There is a lot going on in the affinity section, so I will break down each piece. Affinity provides the following 3 scheduling constraints:
kubectl explain pod.spec.affinity
KIND: Pod VERSION: v1 RESOURCE: affinity <Object> DESCRIPTION: If specified, the pod's scheduling constraints Affinity is a group of affinity scheduling rules. FIELDS: nodeAffinity <Object> Describes node affinity scheduling rules for the pod. podAffinity <Object> Describes pod affinity scheduling rules (e.g. co-locate this pod in the same node, zone, etc. as some other pod(s)). podAntiAffinity <Object> Describes pod anti-affinity scheduling rules (e.g. avoid putting this pod in the same node, zone, etc. as some other pod(s)).
In the example above I am using the podAntiAffinity rule, which can be used to avoid placing two similar pods together. The labelSelector map contains an expression to match pods that will have the affinity rules applied to it. And lastly, the topologyKey is used to specify the item that you want the affinity rule applied to. In this example I specified the hostname topology key, which will prevent two pods that match the labelSelector to be placed on a single node.
Once this deployment is created, we can verify that each pod was scheduled to a unique worker node:
kubectl get po -o wide
NAME READY STATUS RESTARTS AGE IP NODE NOMINATED NODE READINESS GATES nginx-75db5d94dc-4w8q9 1/1 Running 0 72s 10.11.3.2 test-worker3 <none> <none> nginx-75db5d94dc-5wwm2 1/1 Running 0 72s 10.11.1.5 test-worker <none> <none> nginx-75db5d94dc-cbxs5 1/1 Running 0 72s 10.11.2.2 test-worker2 <none> <none>
But with with any affinity implementation, there are always subtleties you need to be aware of.
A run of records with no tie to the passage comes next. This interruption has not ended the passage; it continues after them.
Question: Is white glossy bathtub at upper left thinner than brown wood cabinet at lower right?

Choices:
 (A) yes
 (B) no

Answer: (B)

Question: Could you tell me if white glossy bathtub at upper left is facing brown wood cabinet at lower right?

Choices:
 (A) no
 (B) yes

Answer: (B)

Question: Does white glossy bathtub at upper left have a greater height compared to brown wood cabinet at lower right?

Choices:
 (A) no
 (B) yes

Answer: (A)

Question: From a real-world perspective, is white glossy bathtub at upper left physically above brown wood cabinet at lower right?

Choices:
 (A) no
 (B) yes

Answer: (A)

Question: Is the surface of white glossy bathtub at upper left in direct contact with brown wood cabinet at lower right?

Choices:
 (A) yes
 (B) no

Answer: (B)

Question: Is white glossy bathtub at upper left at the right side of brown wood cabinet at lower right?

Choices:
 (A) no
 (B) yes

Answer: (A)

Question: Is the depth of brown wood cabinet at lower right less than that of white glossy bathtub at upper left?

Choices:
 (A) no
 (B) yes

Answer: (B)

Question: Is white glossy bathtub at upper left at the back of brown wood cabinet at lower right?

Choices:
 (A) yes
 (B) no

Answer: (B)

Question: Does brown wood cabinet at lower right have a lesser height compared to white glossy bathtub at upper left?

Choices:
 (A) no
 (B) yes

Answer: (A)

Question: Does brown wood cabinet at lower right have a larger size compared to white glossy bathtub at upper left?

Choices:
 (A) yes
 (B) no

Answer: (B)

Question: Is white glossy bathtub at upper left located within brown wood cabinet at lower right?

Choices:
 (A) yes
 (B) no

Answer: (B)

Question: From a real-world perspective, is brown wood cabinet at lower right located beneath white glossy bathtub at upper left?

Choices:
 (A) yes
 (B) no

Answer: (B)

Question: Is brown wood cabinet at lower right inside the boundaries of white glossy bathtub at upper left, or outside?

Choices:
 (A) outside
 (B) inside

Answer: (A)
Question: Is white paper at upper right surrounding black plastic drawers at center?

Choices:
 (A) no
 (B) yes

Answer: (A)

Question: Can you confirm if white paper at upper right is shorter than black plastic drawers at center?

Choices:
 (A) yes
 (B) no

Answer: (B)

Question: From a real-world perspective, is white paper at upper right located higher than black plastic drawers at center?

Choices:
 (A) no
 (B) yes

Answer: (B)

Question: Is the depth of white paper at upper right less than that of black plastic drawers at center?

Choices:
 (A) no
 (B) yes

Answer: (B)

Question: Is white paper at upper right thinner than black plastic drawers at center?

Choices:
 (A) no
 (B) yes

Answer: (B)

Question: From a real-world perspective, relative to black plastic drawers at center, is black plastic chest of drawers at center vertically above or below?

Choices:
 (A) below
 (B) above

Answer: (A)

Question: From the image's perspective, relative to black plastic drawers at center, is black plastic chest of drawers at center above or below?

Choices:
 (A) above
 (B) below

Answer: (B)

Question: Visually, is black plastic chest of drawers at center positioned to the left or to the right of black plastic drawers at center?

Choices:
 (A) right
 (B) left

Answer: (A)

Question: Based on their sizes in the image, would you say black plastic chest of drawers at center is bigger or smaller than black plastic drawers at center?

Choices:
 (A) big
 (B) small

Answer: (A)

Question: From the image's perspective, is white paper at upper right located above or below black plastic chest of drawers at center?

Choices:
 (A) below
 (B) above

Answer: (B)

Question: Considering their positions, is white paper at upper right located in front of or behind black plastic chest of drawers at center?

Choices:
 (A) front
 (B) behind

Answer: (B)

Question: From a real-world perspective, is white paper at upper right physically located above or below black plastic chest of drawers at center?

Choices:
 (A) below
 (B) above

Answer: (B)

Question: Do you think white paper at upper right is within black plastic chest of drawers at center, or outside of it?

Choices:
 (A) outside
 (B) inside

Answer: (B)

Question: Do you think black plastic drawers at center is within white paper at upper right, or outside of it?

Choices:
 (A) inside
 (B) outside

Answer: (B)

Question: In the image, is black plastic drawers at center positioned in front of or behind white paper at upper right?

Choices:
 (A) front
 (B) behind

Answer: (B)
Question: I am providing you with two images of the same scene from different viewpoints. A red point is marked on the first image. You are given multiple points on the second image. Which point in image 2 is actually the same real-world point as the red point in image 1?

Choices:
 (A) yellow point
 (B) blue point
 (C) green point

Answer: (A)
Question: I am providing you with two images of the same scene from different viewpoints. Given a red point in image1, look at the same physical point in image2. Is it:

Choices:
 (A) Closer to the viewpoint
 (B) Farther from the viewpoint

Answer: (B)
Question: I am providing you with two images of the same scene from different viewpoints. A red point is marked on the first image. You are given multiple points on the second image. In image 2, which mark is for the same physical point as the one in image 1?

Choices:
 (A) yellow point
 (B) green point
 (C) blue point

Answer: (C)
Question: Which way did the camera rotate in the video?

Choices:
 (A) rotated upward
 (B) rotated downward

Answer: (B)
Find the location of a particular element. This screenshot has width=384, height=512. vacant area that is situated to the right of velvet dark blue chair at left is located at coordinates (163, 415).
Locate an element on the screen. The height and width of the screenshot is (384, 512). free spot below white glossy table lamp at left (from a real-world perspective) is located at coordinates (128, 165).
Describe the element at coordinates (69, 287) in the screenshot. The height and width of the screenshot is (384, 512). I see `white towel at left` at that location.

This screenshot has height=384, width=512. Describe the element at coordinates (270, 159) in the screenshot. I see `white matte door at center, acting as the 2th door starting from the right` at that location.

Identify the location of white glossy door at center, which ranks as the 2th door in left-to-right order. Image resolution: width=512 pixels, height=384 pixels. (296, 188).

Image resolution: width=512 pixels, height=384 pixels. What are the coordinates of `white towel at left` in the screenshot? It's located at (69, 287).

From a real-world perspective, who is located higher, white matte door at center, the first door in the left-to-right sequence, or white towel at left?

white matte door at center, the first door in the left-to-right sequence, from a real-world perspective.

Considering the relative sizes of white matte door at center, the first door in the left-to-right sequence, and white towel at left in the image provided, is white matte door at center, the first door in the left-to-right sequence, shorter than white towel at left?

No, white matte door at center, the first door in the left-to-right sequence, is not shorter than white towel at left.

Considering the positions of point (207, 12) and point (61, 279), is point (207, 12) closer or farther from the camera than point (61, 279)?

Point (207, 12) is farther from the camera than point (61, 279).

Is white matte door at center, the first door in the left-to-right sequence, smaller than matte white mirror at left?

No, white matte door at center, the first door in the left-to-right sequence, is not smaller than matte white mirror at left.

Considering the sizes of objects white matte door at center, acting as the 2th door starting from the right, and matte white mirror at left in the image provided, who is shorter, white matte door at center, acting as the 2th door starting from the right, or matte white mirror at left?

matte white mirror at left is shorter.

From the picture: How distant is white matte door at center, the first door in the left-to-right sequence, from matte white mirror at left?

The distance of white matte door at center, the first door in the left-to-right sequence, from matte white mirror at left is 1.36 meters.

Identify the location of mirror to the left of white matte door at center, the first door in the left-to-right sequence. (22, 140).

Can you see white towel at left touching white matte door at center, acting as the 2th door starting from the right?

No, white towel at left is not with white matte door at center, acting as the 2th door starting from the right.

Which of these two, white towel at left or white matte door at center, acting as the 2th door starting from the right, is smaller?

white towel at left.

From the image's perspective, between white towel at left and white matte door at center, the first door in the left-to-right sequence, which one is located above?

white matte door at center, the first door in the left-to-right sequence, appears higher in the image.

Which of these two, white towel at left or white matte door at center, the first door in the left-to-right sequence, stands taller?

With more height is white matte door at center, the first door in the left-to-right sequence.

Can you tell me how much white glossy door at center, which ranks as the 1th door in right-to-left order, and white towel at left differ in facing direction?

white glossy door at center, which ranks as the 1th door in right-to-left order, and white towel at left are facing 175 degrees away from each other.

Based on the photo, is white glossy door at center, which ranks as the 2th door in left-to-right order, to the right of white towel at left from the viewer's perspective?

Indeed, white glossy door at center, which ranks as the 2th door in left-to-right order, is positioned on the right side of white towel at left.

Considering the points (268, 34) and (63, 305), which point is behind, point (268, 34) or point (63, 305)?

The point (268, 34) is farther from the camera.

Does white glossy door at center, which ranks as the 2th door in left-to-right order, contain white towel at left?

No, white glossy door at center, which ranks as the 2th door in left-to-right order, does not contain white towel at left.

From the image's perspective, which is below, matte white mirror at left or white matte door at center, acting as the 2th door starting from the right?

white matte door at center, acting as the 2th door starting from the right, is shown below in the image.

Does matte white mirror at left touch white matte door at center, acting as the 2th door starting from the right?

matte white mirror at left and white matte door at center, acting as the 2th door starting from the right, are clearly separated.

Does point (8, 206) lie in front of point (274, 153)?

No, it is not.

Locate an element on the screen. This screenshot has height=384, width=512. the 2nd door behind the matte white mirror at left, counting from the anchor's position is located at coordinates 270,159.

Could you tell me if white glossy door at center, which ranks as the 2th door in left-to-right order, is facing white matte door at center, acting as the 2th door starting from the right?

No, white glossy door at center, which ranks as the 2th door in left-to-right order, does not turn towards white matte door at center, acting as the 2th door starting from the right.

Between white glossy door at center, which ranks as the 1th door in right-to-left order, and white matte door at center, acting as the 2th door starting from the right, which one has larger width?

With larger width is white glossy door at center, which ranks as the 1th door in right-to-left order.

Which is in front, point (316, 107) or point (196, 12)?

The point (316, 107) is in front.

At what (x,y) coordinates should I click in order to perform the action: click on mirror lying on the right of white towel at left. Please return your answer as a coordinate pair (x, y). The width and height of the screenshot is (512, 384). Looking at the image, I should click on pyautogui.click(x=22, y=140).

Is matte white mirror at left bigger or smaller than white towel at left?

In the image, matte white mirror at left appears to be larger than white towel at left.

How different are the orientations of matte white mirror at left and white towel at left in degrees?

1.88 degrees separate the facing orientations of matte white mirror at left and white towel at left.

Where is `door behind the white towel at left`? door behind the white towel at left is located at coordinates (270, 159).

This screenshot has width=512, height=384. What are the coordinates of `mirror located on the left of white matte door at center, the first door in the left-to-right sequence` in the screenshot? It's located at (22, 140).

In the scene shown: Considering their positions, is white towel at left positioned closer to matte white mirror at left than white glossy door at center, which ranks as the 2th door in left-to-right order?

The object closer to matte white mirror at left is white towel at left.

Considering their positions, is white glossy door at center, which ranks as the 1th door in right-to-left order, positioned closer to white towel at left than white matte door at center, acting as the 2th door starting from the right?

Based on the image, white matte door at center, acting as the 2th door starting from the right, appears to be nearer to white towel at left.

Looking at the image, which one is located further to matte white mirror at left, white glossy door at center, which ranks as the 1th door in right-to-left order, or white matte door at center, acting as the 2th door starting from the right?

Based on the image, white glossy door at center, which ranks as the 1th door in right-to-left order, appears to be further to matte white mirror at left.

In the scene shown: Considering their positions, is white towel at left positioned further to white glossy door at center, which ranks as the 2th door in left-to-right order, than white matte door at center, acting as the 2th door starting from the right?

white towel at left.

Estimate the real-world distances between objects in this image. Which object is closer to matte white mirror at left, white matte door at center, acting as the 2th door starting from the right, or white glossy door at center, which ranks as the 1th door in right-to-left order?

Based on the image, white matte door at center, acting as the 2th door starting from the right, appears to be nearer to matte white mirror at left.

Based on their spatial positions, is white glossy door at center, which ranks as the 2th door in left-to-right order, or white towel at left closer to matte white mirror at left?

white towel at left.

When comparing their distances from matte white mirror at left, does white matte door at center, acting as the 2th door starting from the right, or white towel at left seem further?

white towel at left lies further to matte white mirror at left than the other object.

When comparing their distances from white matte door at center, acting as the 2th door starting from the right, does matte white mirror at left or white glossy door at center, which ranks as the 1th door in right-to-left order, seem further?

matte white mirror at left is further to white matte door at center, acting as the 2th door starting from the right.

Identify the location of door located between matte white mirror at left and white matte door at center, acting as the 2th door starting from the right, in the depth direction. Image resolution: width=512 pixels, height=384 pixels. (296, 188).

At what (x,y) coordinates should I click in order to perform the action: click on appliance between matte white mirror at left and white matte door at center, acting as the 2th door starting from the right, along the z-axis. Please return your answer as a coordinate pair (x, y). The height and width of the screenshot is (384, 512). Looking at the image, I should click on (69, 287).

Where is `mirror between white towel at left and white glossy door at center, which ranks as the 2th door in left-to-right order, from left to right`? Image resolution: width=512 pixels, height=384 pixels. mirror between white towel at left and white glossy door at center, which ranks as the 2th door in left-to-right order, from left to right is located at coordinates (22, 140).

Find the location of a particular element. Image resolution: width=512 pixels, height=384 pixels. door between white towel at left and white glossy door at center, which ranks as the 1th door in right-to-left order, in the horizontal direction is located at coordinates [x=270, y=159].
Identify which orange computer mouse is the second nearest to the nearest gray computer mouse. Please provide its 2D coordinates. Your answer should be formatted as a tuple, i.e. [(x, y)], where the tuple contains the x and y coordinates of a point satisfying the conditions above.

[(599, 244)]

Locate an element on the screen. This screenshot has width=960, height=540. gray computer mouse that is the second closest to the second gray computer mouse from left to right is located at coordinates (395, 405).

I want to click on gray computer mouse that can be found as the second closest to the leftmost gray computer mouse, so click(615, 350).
In the example above, what happens if you need to scale the deployment to handle additional load? We can see what happens first hand:
kubectl scale deploy nginx --replicas 6
If we review the pod list:
kubectl get po
NAME READY STATUS RESTARTS AGE nginx-75db5d94dc-2sltl 0/1 Pending 0 21s nginx-75db5d94dc-4w8q9 1/1 Running 0 14m nginx-75db5d94dc-5wwm2 1/1 Running 0 14m nginx-75db5d94dc-cbxs5 1/1 Running 0 14m nginx-75db5d94dc-jxkqs 0/1 Pending 0 21s nginx-75db5d94dc-qzxmb 0/1 Pending 0 21s
We see that the new pods are stuck in the Pending state. That’s because we only have three nodes, and the affinity rule will prevent two pods that are similar from being scheduled to the same node. The Kubernetes scheduler does a solid job out of the box, but sometimes you need a bit more control over where your pods wind up. This is especially the case when you are using multiple availability zones in the “cloud”, and need to ensure that pods get distributed between them. I will loop back around to this topic in a future post where I’ll discuss zone topology keys and spread priorities.